* Data:
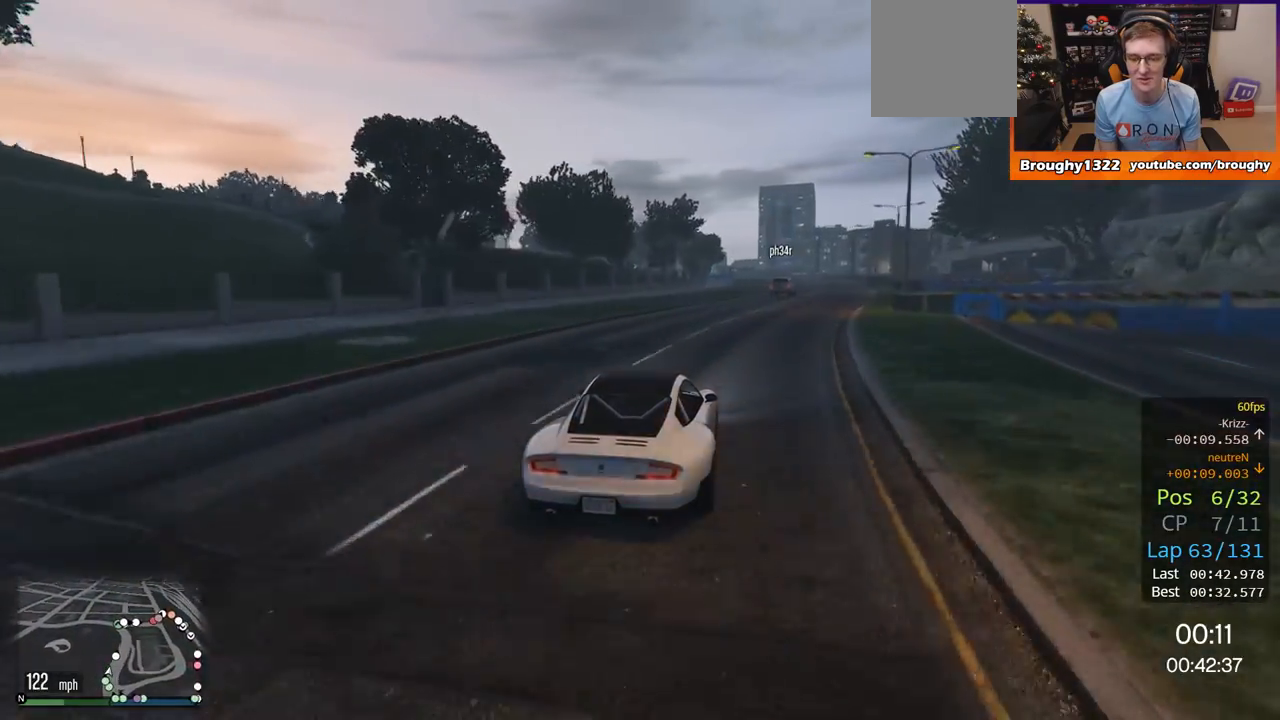
{"buttons": ["R2"], "left_stick": "center", "right_stick": "center", "events": [[67, "left_stick", "center"], [267, "left_stick", "right"], [434, "left_stick", "center"]]}
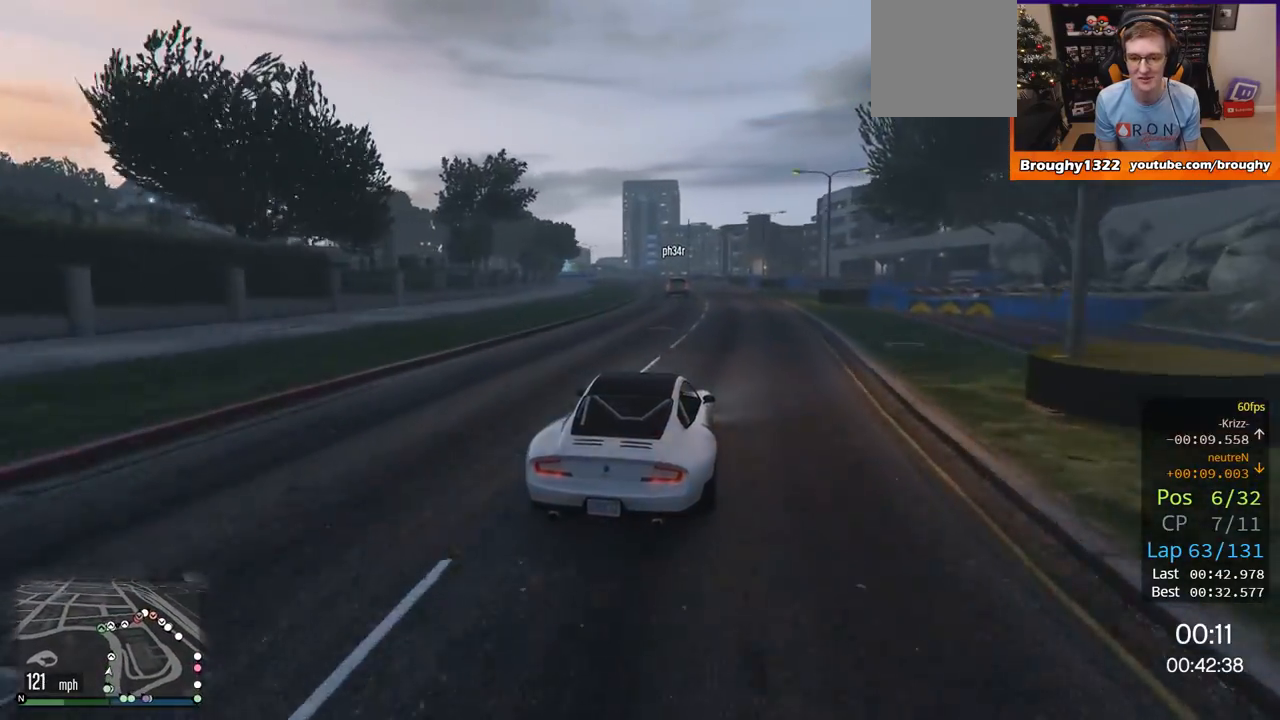
{"buttons": ["R2"], "left_stick": "up-left", "right_stick": "center", "events": [[133, "left_stick", "left"], [267, "left_stick", "center"], [400, "left_stick", "up-left"]]}
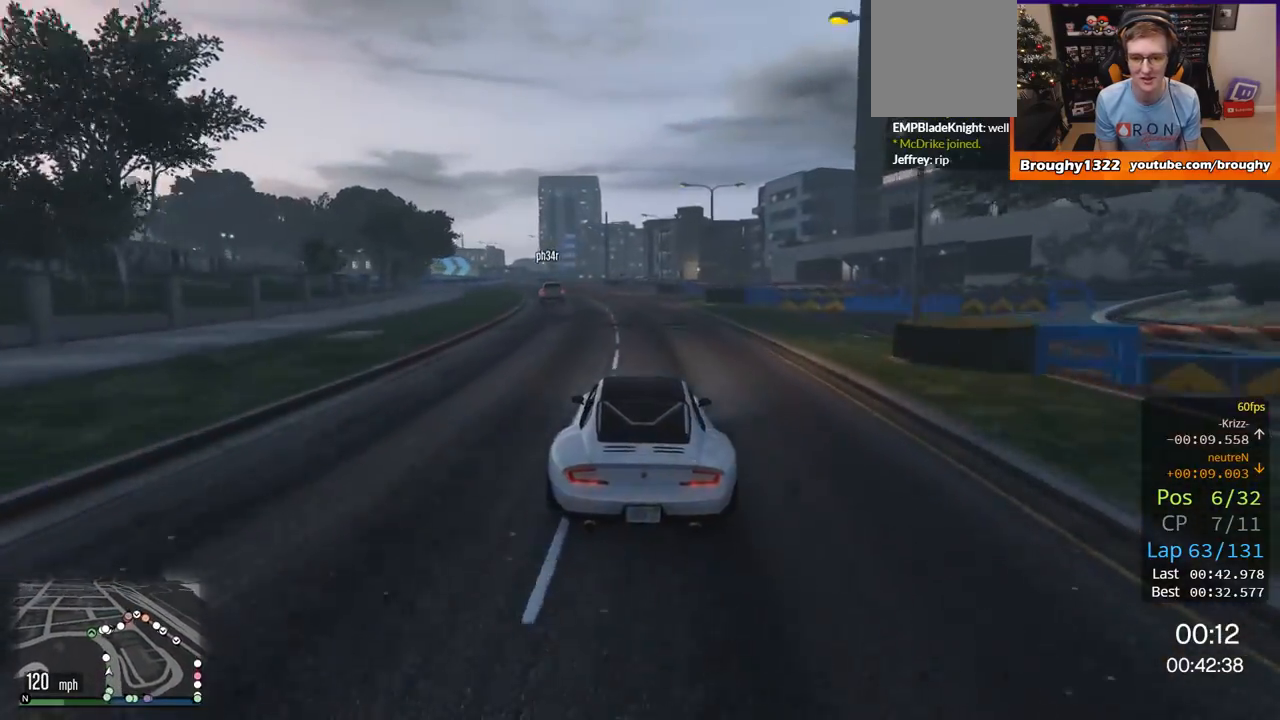
{"buttons": ["R2"], "left_stick": "center", "right_stick": "center", "events": [[50, "left_stick", "center"], [234, "left_stick", "up-left"], [401, "left_stick", "center"]]}
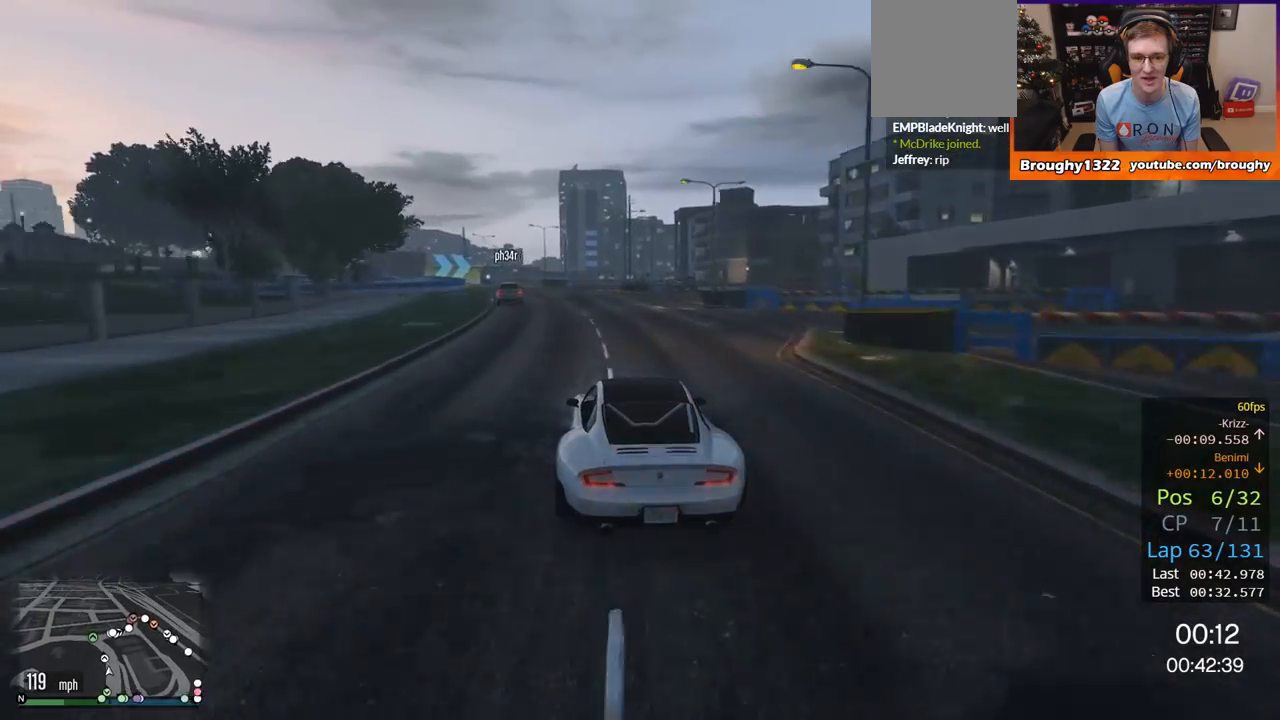
{"buttons": ["R2"], "left_stick": "up-left", "right_stick": "center", "events": [[67, "left_stick", "up-left"], [200, "left_stick", "center"], [400, "left_stick", "up-left"]]}
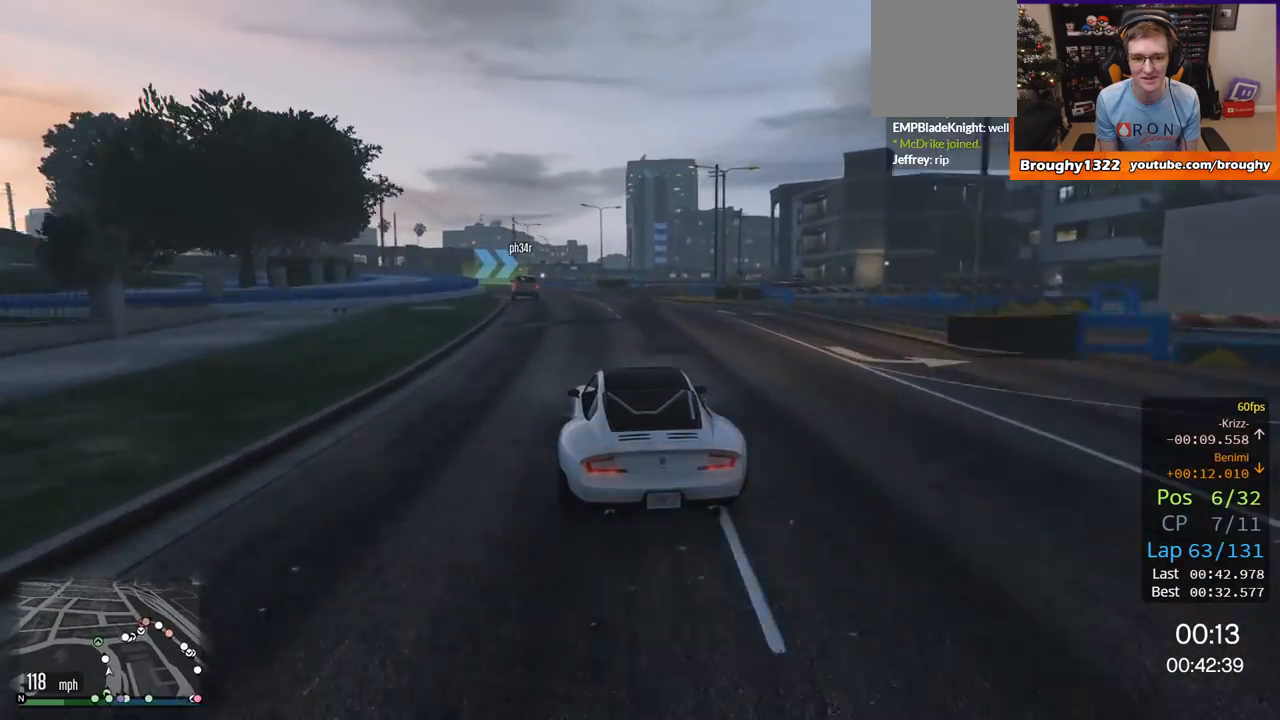
{"buttons": ["R2"], "left_stick": "left", "right_stick": "center", "events": [[34, "left_stick", "center"], [200, "left_stick", "left"], [367, "left_stick", "center"], [434, "left_stick", "left"]]}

* What the task requires: Return the entries above in full and unchanged, omitting every image.

* Exercise result:
{"buttons": ["R2"], "left_stick": "center", "right_stick": "center", "events": [[67, "left_stick", "center"], [267, "left_stick", "right"], [434, "left_stick", "center"]]}
{"buttons": ["R2"], "left_stick": "up-left", "right_stick": "center", "events": [[133, "left_stick", "left"], [267, "left_stick", "center"], [400, "left_stick", "up-left"]]}
{"buttons": ["R2"], "left_stick": "center", "right_stick": "center", "events": [[50, "left_stick", "center"], [234, "left_stick", "up-left"], [401, "left_stick", "center"]]}
{"buttons": ["R2"], "left_stick": "up-left", "right_stick": "center", "events": [[67, "left_stick", "up-left"], [200, "left_stick", "center"], [400, "left_stick", "up-left"]]}
{"buttons": ["R2"], "left_stick": "left", "right_stick": "center", "events": [[34, "left_stick", "center"], [200, "left_stick", "left"], [367, "left_stick", "center"], [434, "left_stick", "left"]]}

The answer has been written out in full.